Tuesday, April 2, 2013

Slavery and comparative advantage

From Mapping Human History: Genes, Race, and Our Common Origins by Steve Olson. Page 57.

A fascinating yet troubling hypothesis. Comparative advantage as the root cause of slavery in an increasingly productive and technology fueled world. The argument makes sense but still is uncomfortable. There is not much daylight between selling a human because they are bounty from conquest versus selling a human because they are worth more elsewhere than they can produce locally but for some reason the latter feels in some unfathomable way more inhumane.
In the middle Ages the geographic origins of slaves in the western world began to change. The number of slaves from Europe and Asia gradually fell, while the number from Africa grew. By 1700, Africa was the world's primary source of slaves.

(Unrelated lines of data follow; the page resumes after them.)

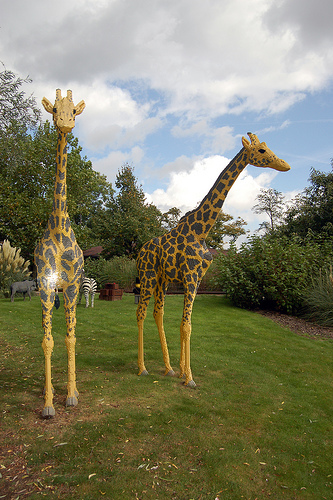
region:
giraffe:
[26, 80, 91, 420]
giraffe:
[142, 132, 294, 389]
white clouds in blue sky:
[112, 30, 156, 73]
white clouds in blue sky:
[132, 55, 165, 84]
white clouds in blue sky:
[198, 64, 232, 79]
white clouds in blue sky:
[82, 51, 121, 106]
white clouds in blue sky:
[183, 81, 216, 126]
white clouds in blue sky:
[241, 34, 284, 67]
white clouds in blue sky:
[106, 34, 136, 86]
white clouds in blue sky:
[90, 1, 143, 71]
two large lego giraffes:
[40, 92, 288, 298]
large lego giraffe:
[33, 88, 93, 350]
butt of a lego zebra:
[85, 277, 99, 306]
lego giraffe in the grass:
[149, 140, 300, 355]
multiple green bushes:
[248, 217, 324, 305]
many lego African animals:
[45, 90, 256, 359]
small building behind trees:
[80, 233, 122, 271]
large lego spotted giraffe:
[165, 122, 265, 347]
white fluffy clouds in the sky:
[101, 98, 225, 152]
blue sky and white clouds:
[75, 45, 322, 161]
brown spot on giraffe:
[240, 153, 248, 163]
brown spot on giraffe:
[236, 155, 243, 163]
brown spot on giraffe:
[213, 198, 222, 210]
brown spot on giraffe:
[200, 237, 208, 251]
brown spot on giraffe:
[185, 273, 193, 282]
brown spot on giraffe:
[190, 273, 197, 282]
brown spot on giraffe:
[188, 282, 195, 291]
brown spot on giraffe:
[187, 292, 192, 301]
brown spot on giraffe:
[65, 281, 77, 302]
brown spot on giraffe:
[38, 288, 47, 303]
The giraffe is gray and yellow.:
[22, 66, 96, 423]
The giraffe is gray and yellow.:
[123, 121, 297, 386]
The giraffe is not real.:
[20, 79, 105, 423]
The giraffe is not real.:
[127, 126, 295, 390]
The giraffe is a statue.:
[31, 84, 88, 426]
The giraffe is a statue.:
[126, 127, 295, 390]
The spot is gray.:
[175, 233, 186, 245]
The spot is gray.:
[185, 255, 201, 271]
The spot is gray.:
[144, 259, 153, 271]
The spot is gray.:
[184, 270, 193, 284]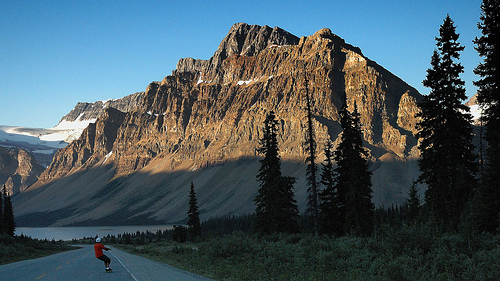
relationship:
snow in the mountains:
[10, 118, 82, 151] [77, 29, 381, 176]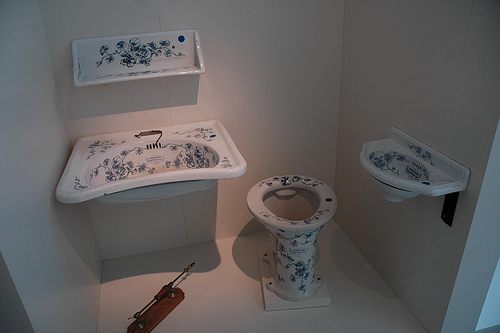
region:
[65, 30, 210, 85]
Blue flowered shelf on the wall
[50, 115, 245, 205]
Blue flowered sink.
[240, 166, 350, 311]
Blue flowered toilet.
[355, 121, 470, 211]
Small blue flowered basin.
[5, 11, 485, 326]
Bathroom with blue flowered designs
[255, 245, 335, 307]
White base under toilet.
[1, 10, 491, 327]
White bathroom walls and floor.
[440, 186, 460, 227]
Mounting bracket under basin.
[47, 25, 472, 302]
Porcelain bathroom fixtures.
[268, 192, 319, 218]
Stains visible in toilet.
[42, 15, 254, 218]
A porcelain sink and shelf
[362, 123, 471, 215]
A porcelain sink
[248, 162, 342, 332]
A porcelain toilet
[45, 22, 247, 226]
A decorative porcelain sink and shelf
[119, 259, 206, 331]
A wooden object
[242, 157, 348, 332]
A porcelain toilet lacking a back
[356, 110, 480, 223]
An ornate porcelain basin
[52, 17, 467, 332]
A decorative bathroom display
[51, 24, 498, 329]
Various decorative porcelain objects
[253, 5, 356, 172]
A white wall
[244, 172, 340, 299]
blue and white toilet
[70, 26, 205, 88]
blue and white shelf above sink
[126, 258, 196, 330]
red item on floor under sink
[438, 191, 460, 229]
black bracket holding small sink on wall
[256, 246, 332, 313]
white pedestal under toilet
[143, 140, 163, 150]
drain holes in back of sink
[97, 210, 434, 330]
white floor under toilet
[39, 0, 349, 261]
white wall behind toilet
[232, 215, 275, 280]
shadow of toilet on wall and floor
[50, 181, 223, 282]
shadow of sink underneath it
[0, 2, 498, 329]
a model of a bathroom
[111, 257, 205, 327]
wooden old fashioned tool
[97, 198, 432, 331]
white colored flooring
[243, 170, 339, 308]
blue and white porceline object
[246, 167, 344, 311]
toilet like object on the floor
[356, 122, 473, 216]
sink like object mounted to wall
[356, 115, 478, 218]
blue and white sink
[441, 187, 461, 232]
black bracket on wall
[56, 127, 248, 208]
blue and white sink on wall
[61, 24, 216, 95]
blue and white shelf on wall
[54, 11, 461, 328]
picture of small bathroom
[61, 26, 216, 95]
white shelf with blue flower pattern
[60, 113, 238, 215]
large white sink with blue flower pattern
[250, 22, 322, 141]
solid, plain white walls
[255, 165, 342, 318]
white toilet pedestal with blue flowers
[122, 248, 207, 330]
brown tool on white floor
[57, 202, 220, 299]
shadow cast under sink by light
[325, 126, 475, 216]
small white sink attached to wall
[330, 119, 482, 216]
small white sink with blue flower pattern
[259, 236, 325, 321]
white base toilet is place upon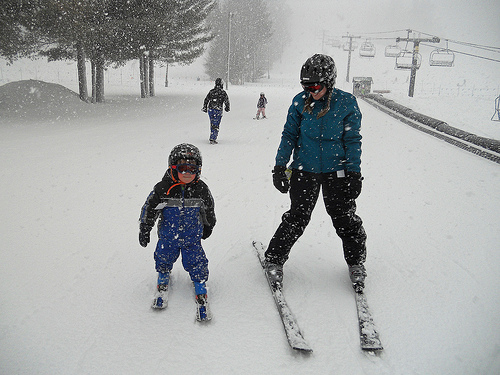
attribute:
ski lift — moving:
[302, 20, 474, 110]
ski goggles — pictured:
[299, 78, 323, 97]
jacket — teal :
[259, 76, 374, 211]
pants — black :
[244, 161, 414, 285]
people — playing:
[201, 74, 274, 151]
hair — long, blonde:
[297, 84, 340, 120]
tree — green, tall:
[16, 6, 197, 88]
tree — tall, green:
[9, 1, 220, 91]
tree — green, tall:
[0, 9, 210, 98]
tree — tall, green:
[9, 6, 212, 104]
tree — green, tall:
[3, 10, 230, 100]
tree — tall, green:
[10, 3, 217, 99]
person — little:
[135, 148, 213, 308]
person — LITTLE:
[138, 146, 215, 322]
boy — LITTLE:
[138, 142, 218, 296]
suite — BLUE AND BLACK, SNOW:
[139, 176, 216, 279]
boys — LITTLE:
[135, 143, 218, 307]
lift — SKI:
[341, 31, 460, 78]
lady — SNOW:
[262, 50, 369, 299]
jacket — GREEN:
[270, 98, 364, 166]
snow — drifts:
[7, 65, 95, 128]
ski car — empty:
[416, 36, 464, 81]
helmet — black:
[298, 50, 334, 89]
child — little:
[136, 142, 218, 299]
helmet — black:
[168, 142, 203, 172]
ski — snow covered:
[250, 233, 313, 359]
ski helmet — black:
[145, 123, 250, 206]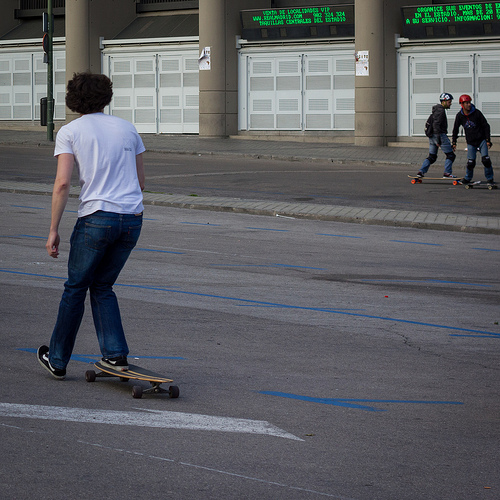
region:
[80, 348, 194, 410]
Man on a board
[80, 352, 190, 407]
Man is on a board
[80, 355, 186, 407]
Man on a skateboard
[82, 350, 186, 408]
Man is on a skateboard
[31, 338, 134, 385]
Man wearing shoes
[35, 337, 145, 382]
Man is wearing shoes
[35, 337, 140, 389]
Man wearing black and white shoes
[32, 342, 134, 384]
Man is wearing black and white shoes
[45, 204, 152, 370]
Man wearing blue jeans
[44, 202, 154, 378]
Man is wearing blue jeans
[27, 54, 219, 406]
he is skateboarding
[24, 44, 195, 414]
a guy skateboarding in the street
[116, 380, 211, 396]
the wheels are black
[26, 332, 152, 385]
these are black and white shoes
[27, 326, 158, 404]
the shoes are Vans brand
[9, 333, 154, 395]
the shoes are made by Vans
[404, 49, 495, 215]
they are wearing pads and helmets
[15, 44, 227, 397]
he is not wearing pads or helmets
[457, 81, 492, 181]
he is wearing a red helmet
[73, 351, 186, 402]
a black skateboard on the street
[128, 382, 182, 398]
the wheel of a skateboard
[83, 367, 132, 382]
the wheel of a skateboard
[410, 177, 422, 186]
the wheel of a skateboard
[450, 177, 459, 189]
the wheel of a skateboard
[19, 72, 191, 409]
a man riding a skateboard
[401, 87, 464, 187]
a man riding a skateboard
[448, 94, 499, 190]
a man riding a skateboard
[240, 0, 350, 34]
an electronic announcement board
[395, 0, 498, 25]
an electronic announcement board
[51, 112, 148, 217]
white shirt on the boy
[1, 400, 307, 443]
white arrow in the street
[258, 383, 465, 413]
blue lines in the street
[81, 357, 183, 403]
black and tan skateboard in the street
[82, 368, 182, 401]
black wheels on the skateboard in the street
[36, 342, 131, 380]
black and white shoes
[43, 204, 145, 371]
blue jeans on the skateboarder in the street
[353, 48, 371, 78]
white flyer on the building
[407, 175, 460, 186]
red wheels on the skateboard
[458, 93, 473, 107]
red helmet on the skateboarder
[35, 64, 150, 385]
skateboarder in white tee shirt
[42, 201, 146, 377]
men's blue denim jeans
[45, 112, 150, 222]
men's white tee shirt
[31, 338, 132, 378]
black and white athletic shoes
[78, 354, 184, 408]
black and yellow skateboard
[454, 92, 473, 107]
red safety sports helmet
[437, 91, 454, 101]
black and white sports helmet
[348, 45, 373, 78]
white flyer on concrete pillar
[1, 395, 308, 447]
left turn arrow on street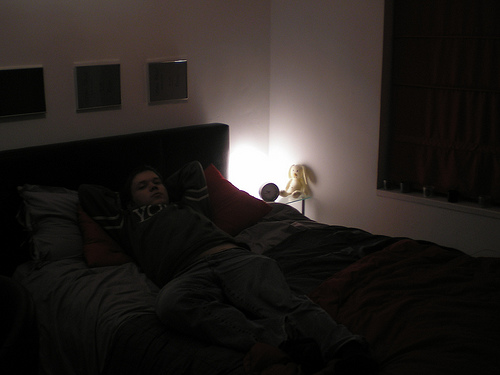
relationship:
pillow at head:
[22, 181, 96, 268] [24, 142, 255, 232]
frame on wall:
[149, 64, 184, 95] [254, 43, 344, 170]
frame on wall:
[65, 55, 130, 113] [254, 43, 344, 170]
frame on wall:
[3, 82, 44, 118] [254, 43, 344, 170]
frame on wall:
[75, 60, 123, 109] [4, 7, 262, 190]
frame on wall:
[153, 59, 190, 102] [4, 7, 262, 190]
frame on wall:
[0, 65, 44, 115] [4, 7, 262, 190]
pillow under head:
[184, 160, 267, 229] [124, 168, 171, 205]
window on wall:
[393, 0, 497, 203] [272, 0, 384, 224]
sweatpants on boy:
[161, 237, 364, 362] [77, 160, 384, 373]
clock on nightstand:
[255, 179, 279, 200] [239, 175, 310, 220]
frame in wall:
[75, 60, 123, 109] [258, 22, 375, 156]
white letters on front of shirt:
[131, 200, 181, 225] [101, 177, 252, 292]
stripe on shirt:
[183, 194, 220, 202] [114, 199, 244, 271]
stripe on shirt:
[184, 179, 211, 193] [114, 199, 244, 271]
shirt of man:
[114, 199, 244, 271] [65, 163, 254, 277]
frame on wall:
[0, 65, 44, 115] [0, 3, 277, 208]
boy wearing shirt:
[77, 160, 384, 373] [74, 160, 258, 287]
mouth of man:
[149, 189, 166, 200] [69, 153, 416, 373]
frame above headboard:
[153, 59, 190, 102] [0, 117, 230, 272]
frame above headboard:
[75, 60, 123, 109] [0, 117, 230, 272]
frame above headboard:
[0, 65, 44, 115] [0, 117, 230, 272]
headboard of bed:
[0, 117, 230, 272] [9, 119, 498, 372]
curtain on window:
[380, 3, 498, 197] [377, 6, 497, 212]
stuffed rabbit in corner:
[275, 162, 312, 199] [225, 0, 306, 200]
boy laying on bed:
[99, 141, 206, 256] [27, 164, 375, 322]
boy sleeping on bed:
[77, 160, 384, 373] [9, 119, 498, 372]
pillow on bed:
[74, 160, 275, 269] [9, 119, 498, 372]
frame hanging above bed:
[153, 59, 190, 102] [50, 110, 454, 361]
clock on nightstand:
[259, 183, 280, 204] [238, 178, 312, 216]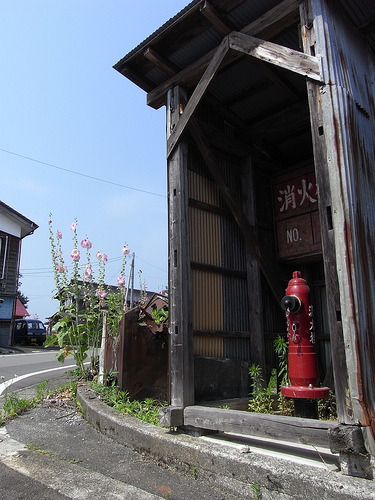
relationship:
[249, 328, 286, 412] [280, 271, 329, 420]
weeds near fire hydrant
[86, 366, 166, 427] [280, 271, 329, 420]
grass near fire hydrant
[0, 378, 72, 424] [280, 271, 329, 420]
grass near fire hydrant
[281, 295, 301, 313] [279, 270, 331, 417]
black knob on fire hydrant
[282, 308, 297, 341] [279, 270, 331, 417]
chain on fire hydrant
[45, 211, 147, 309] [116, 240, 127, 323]
flowers on stalk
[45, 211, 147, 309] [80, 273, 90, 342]
flowers on stalk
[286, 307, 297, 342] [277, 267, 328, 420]
chain on fire hydrant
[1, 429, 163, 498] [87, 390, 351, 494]
line on sidewalk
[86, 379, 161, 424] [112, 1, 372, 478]
grass near building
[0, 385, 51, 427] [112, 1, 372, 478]
grass near building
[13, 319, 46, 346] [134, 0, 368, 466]
car next to building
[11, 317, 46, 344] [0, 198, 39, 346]
car next to building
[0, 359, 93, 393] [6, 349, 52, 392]
line on street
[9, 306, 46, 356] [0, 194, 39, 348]
van next to building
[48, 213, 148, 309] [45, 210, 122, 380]
flowers on tree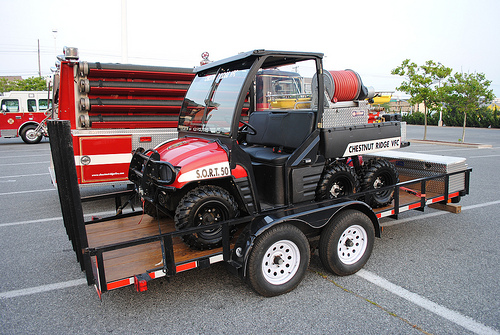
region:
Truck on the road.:
[46, 46, 470, 328]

Scholars have cited many reasons for Africa's rise as a slave producer. Tropical climates and poor soils in Africa limited agricultural productivity, so the overall economic return from selling a young male into slavery was greater than if that man became a farmer. Africans captured and sold slaves in exchange for manufactured goods, which delayed the continent's economic development and further depressed the value of labor within Africa. The rise of sugar production in the New World created a need for huge numbers of agricultural laborers, and Africans were more resistant to the diseases of tropical sugar plantations than were people from other parts of the world. The slave trade was highly profitable to those who provided, transported, and used slaves, and the continents political fragmentation made it difficult for African leaders to stop the practice. All of these factors tended to reinforce one another. Once Africa became established as the leading exporter of slaves, the trade gained a momentum that was very difficult to reverse.